[LISTED ENTRIES]
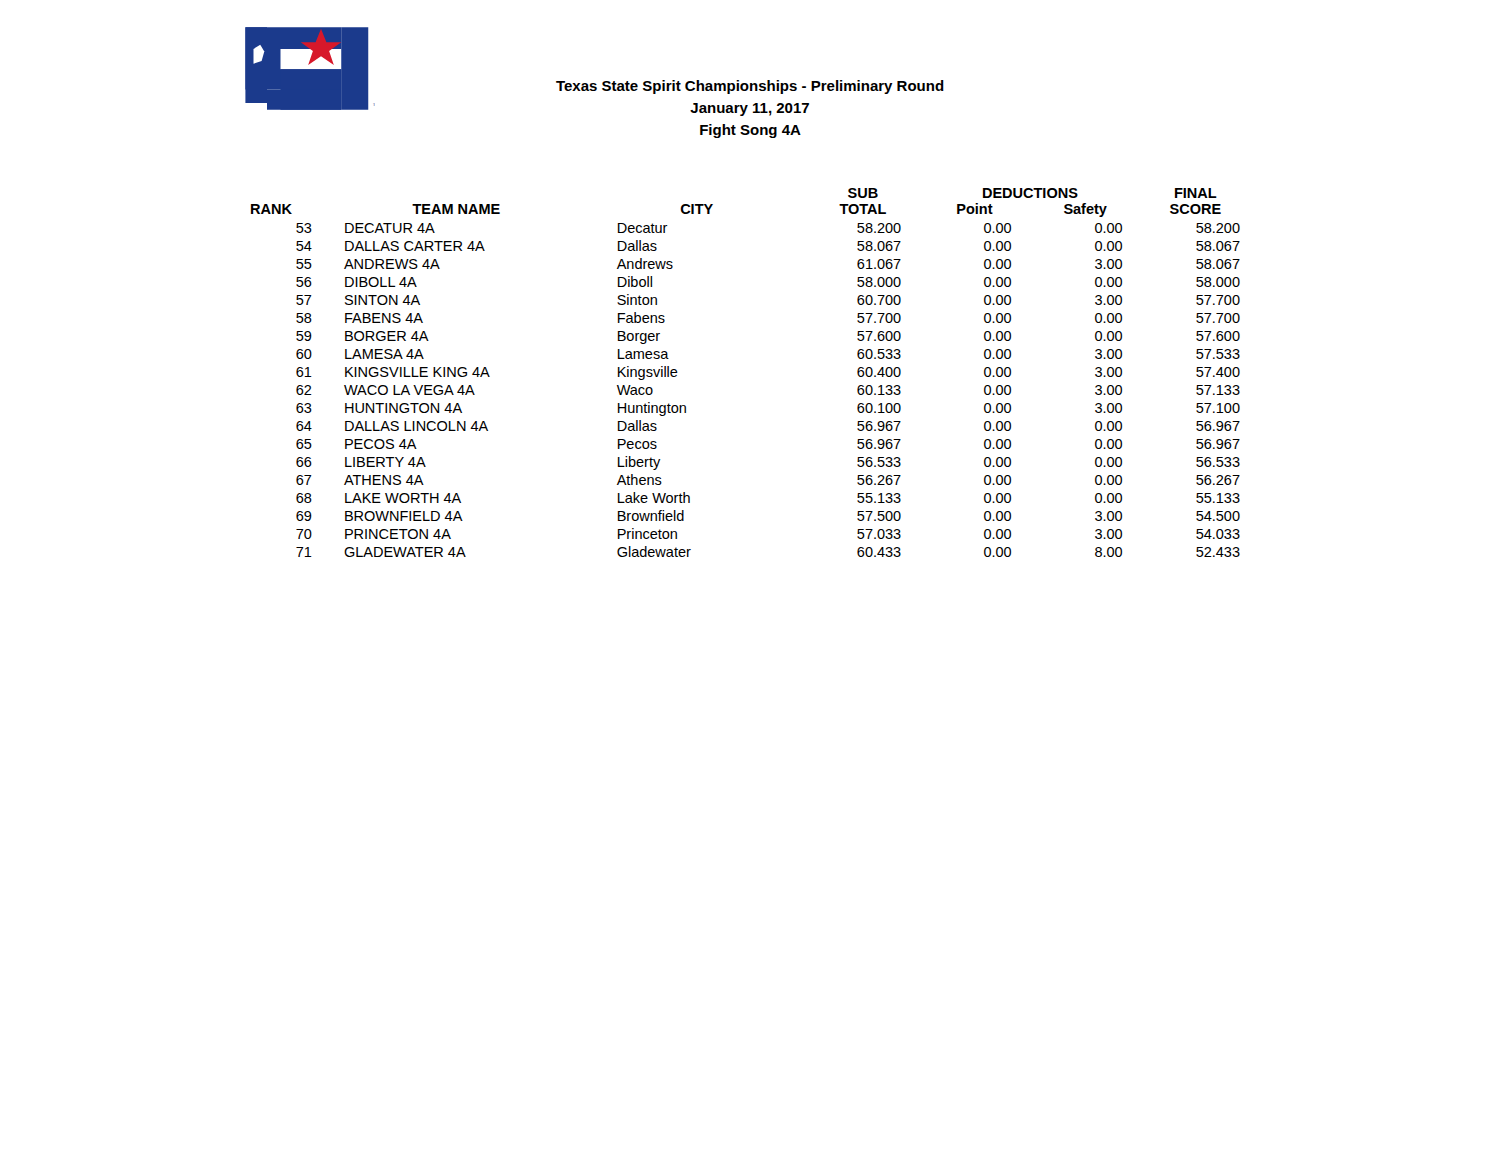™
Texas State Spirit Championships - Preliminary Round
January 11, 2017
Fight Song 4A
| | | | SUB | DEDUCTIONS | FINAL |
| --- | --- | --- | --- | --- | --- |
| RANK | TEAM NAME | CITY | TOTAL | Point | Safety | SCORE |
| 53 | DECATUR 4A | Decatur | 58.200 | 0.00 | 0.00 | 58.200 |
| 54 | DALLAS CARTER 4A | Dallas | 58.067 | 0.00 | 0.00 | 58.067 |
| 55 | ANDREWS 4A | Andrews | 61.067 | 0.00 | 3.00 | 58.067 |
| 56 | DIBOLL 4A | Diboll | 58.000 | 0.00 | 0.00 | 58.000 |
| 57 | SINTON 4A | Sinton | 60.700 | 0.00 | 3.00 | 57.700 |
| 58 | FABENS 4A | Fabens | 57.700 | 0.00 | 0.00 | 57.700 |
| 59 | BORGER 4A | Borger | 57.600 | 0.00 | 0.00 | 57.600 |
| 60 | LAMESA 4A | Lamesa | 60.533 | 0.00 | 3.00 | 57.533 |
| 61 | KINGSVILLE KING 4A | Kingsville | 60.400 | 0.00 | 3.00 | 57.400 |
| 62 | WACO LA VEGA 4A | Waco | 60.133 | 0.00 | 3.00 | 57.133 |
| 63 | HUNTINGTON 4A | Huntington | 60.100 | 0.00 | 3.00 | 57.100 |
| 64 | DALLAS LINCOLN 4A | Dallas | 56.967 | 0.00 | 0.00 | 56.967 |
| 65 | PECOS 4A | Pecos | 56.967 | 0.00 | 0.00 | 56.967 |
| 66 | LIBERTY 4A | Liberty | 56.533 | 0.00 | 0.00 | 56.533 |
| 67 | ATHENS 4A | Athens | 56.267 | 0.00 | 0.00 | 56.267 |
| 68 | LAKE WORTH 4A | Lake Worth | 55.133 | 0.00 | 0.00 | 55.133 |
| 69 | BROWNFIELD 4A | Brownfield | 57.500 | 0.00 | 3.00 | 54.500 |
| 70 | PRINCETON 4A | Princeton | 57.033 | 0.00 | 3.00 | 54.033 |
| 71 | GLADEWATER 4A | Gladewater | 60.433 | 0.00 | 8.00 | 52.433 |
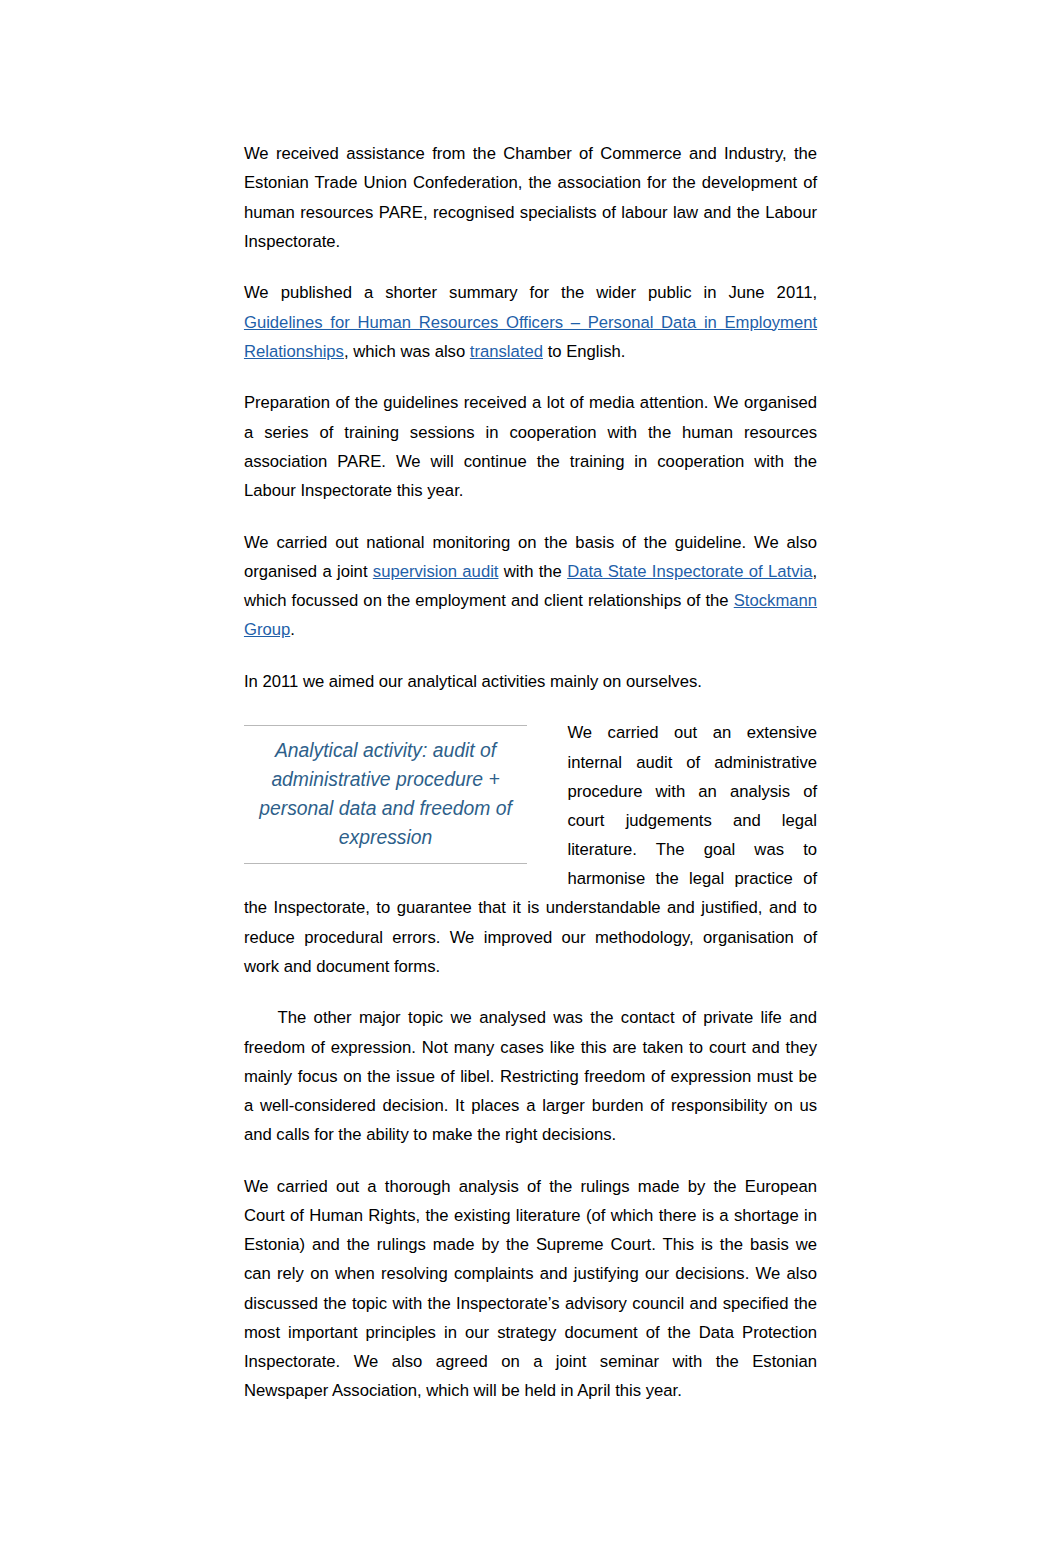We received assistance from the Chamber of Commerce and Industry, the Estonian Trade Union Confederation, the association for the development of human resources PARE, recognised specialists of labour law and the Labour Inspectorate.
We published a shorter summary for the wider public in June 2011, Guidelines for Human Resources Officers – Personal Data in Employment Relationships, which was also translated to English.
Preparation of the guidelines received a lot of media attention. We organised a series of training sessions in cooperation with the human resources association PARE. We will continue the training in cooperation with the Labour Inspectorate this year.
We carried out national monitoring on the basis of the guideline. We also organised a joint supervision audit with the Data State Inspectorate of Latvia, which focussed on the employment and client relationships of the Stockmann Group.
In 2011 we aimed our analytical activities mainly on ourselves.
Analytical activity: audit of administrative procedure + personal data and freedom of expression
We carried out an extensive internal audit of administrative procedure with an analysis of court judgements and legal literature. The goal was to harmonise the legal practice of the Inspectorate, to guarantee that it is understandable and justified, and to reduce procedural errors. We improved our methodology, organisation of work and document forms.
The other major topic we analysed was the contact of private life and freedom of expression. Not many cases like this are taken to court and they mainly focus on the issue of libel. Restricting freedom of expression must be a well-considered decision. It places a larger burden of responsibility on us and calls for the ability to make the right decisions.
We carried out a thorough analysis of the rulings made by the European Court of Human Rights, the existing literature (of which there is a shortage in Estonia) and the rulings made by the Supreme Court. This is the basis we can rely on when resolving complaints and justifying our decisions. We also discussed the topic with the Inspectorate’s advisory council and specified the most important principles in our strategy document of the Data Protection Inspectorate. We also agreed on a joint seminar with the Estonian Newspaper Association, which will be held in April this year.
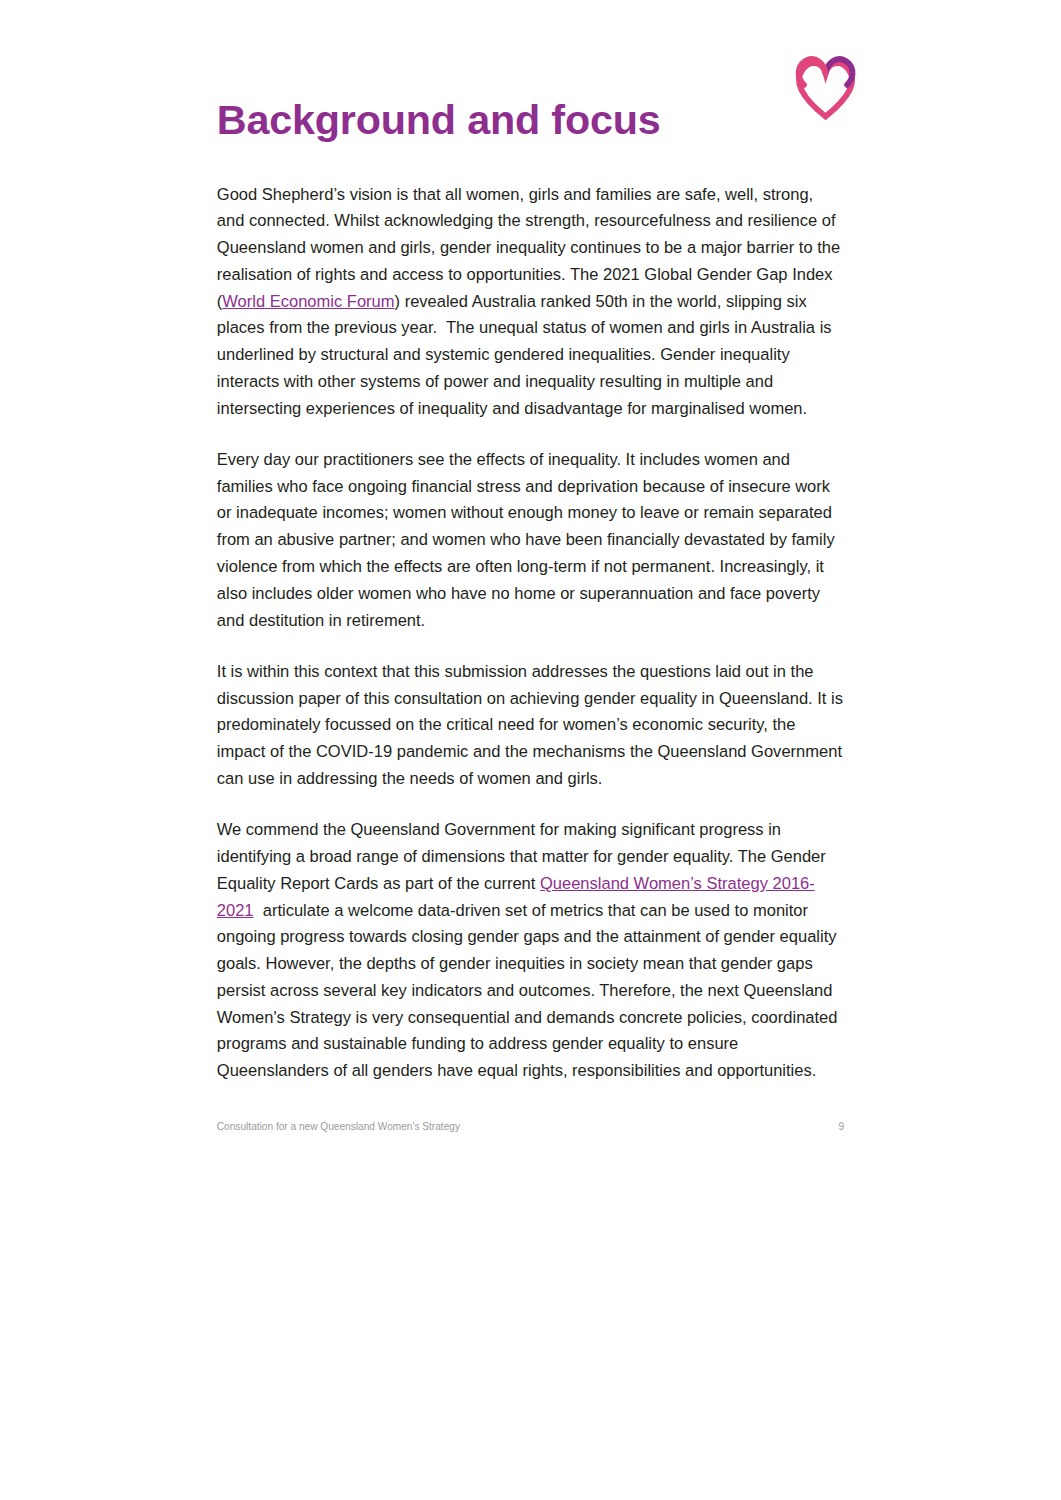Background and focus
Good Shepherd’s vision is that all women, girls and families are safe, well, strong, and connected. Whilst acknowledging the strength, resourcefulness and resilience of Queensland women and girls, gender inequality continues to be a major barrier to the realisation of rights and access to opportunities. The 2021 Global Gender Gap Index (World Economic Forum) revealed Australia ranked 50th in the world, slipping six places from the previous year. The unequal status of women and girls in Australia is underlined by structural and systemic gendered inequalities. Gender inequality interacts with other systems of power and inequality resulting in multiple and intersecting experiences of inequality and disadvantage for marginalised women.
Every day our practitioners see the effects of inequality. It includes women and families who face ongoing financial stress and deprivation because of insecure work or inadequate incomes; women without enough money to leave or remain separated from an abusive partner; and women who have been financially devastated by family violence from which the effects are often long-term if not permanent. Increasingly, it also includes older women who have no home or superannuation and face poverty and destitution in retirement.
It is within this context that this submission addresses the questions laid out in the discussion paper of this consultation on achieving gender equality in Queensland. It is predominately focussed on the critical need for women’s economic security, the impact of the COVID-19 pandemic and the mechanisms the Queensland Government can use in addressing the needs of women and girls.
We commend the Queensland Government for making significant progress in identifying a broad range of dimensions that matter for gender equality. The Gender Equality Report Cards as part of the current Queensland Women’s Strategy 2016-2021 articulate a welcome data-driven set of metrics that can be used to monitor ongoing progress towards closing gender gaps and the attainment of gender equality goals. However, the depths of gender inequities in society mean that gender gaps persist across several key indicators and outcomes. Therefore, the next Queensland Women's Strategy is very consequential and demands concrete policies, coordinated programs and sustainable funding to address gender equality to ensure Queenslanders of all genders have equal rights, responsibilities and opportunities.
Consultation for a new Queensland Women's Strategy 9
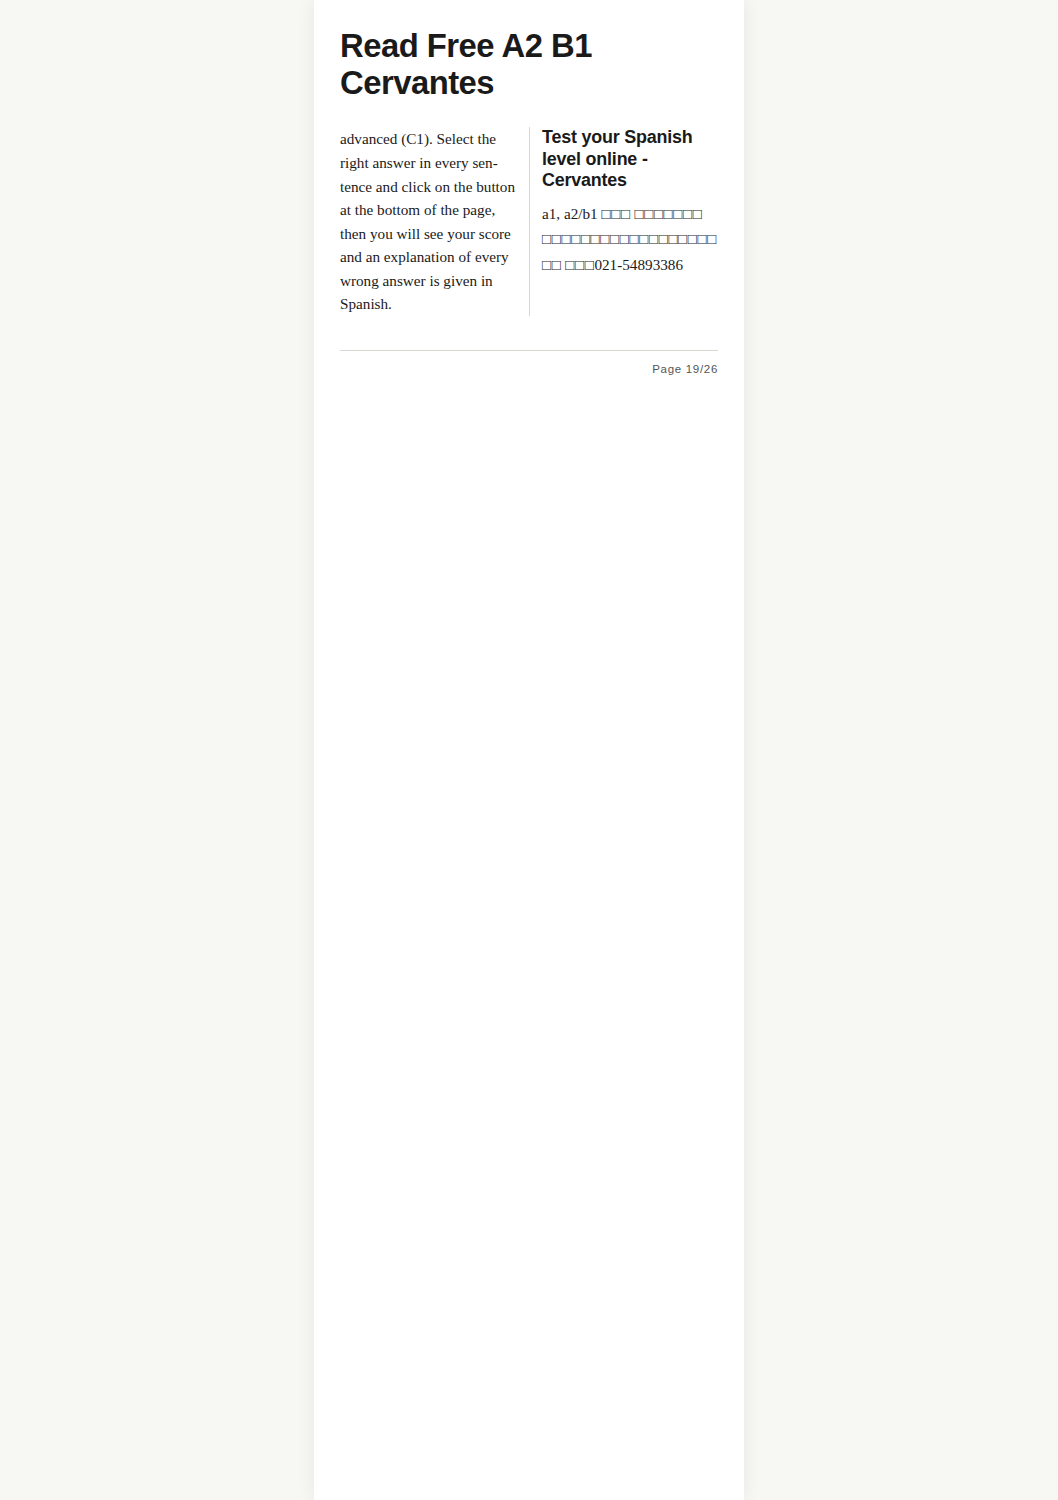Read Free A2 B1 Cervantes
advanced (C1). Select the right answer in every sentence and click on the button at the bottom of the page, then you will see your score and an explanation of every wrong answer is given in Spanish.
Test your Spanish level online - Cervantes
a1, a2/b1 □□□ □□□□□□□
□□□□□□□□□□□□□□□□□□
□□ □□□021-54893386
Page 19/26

[WORK REQUIRED]
Tally the lines of the data that contain the string "analysis" and report the total alone.

[EXERCISE ANSWER]
2